Text under study:
↓↓↓

This being the title of yesterday’s GDC panel featuring Tom Chick, Soren Johnson, Dustin Browder, Ian Fischer, and Jon Shafer, of which Gamasutra just posted a summary. Unfortunately it’s very brief and I can’t really discern much here, other than everyone making different points and disagreeing with everyone else. Does someone have a complete transcript or recording of the panel?
“"I don’t think it makes financial sense to make great AI…”
HAW! HAW! HAW!
I suspect he’s right. I mean, if it was a real selling point then there’d only be one real success title every 2-3 years - if that. Even great strategy game AI isn’t all that impressive, or different or better-feeling than the norm.
Chris, I know that GDC posts videos of the presentations, but I think you have to log in as an attendee. I’m not sure how open they are to the public. As for a transcript, I’m not sure how that works.
I feel bad because I didn’t mean to ambush Jon and I think it came across that way. But he made a point that needed to be made. I’ve complained about the AI in many strategy games, most recently Civ 5 and DOW2: Retribution, but the fact that it doesn’t bother many players – and that many reviewers apparently don’t even notice! – makes me wonder if developers need to bother. It seems they don’t. From a business perspective, if people are going to play strategy games as puzzle/RPG/city builders (Civ5), or action-RPG campaigns/multiplayer games (DOW2: Retribution), then it makes sense not to fuss with something that only a few of us are going to care about. It sucks, and I’ll continue to bitch about it, but I understand.
And I was glad that Dustin Browder jumped in at that point, because I think Starcraft II has a very good AI, as have Blizzard’s RTSs all along. However, it requires a very different kind of work to make a good AI for an RTS and it’s easy for someone at Blizzard to say “nah, we can afford the resources!”.

↑↑↑

Directions: In the discussion of the GDC strategy game AI panel, update the part that opens with the words containing "This being the" and closes with "of the panel?", changing "summary" to "recap". Nothing in the listing is needed here.

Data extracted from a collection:

↓↓↓

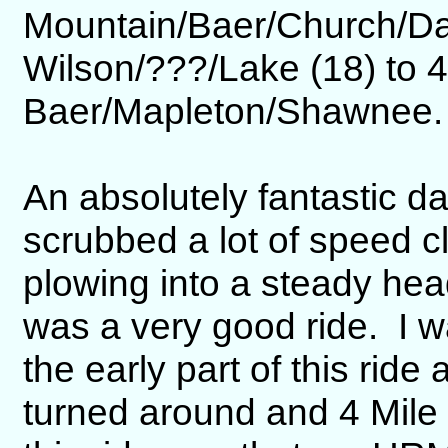
Mountain/Baer/Church/Da
Wilson/???/Lake (18) to 4
Baer/Mapleton/Shawnee.
An absolutely fantastic d
scrubbed a lot of speed 
plowing into a steady head
was a very good ride. I wa
the early part of this ri
turned around and 4 Mile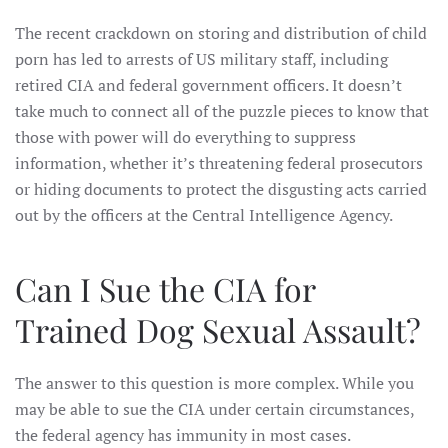
The recent crackdown on storing and distribution of child
porn has led to arrests of US military staff, including
retired CIA and federal government officers. It doesn’t
take much to connect all of the puzzle pieces to know that
those with power will do everything to suppress
information, whether it’s threatening federal prosecutors
or hiding documents to protect the disgusting acts carried
out by the officers at the Central Intelligence Agency.
Can I Sue the CIA for
Trained Dog Sexual Assault?
The answer to this question is more complex. While you
may be able to sue the CIA under certain circumstances,
the federal agency has immunity in most cases.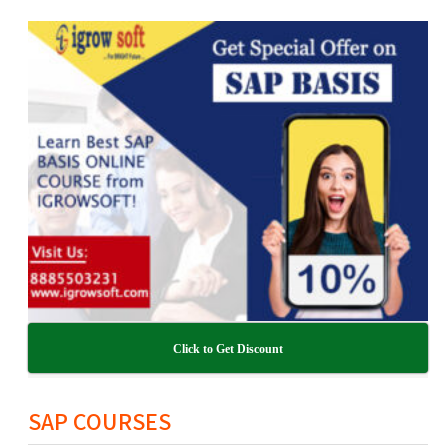
Click to Get Discount
SAP COURSES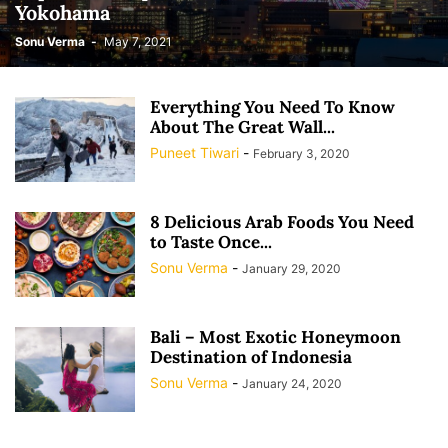
Yokohama
Sonu Verma
-
May 7, 2021
Everything You Need To Know
About The Great Wall...
Puneet Tiwari
-
February 3, 2020
8 Delicious Arab Foods You Need
to Taste Once...
Sonu Verma
-
January 29, 2020
Bali – Most Exotic Honeymoon
Destination of Indonesia
Sonu Verma
-
January 24, 2020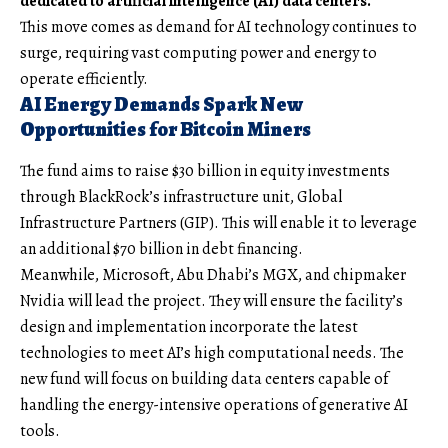
dedicated to artificial intelligence (AI) data centers.
This move comes as demand for AI technology continues to
surge, requiring vast computing power and energy to
operate efficiently.
AI Energy Demands Spark New
Opportunities for Bitcoin Miners
The fund aims to raise $30 billion in equity investments
through BlackRock’s infrastructure unit, Global
Infrastructure Partners (GIP). This will enable it to leverage
an additional $70 billion in debt financing.
Meanwhile, Microsoft, Abu Dhabi’s MGX, and chipmaker
Nvidia will lead the project. They will ensure the facility’s
design and implementation incorporate the latest
technologies to meet AI’s high computational needs. The
new fund will focus on building data centers capable of
handling the energy-intensive operations of generative AI
tools.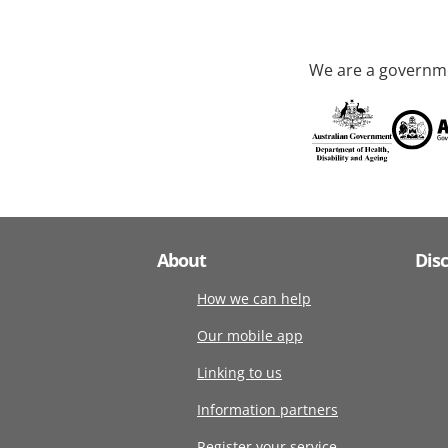
We are a governme
About
Dis
How we can help
Our mobile app
Linking to us
Information partners
Register your service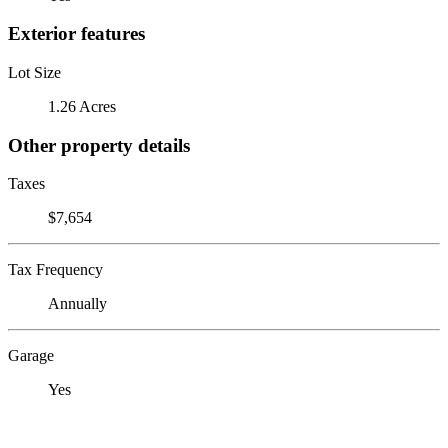
Exterior features
Lot Size
1.26 Acres
Other property details
Taxes
$7,654
Tax Frequency
Annually
Garage
Yes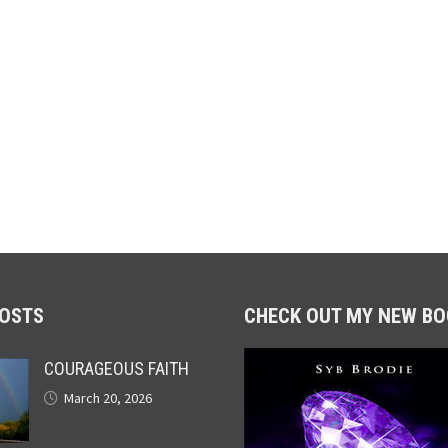
POSTS
CHECK OUT MY NEW BO
COURAGEOUS FAITH
March 20, 2026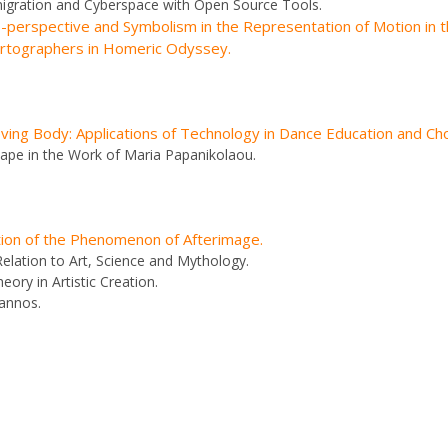
migration and Cyberspace with Open Source Tools.
perspective and Symbolism in the Representation of Motion in t
artographers in Homeric Odyssey.
oving Body: Applications of Technology in Dance Education and C
ape in the Work of Maria Papanikolaou.
tion of the Phenomenon of Afterimage.
Relation to Art, Science and Mythology.
ory in Artistic Creation.
Zannos.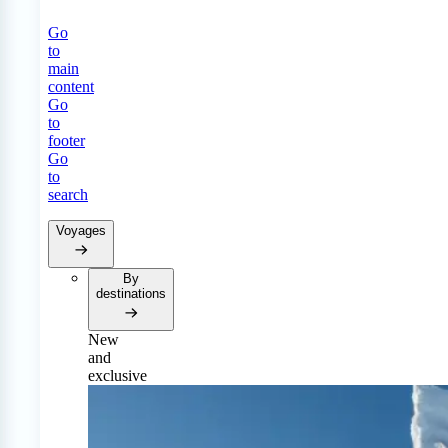
Go
to
main
content
Go
to
footer
Go
to
search
Voyages
By
destinations
New
and
exclusive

↑↑↑

Output of the exercise:
This being the title of yesterday’s GDC panel featuring Tom Chick, Soren Johnson, Dustin Browder, Ian Fischer, and Jon Shafer, of which Gamasutra just posted a recap. Unfortunately it’s very brief and I can’t really discern much here, other than everyone making different points and disagreeing with everyone else. Does someone have a complete transcript or recording of the panel?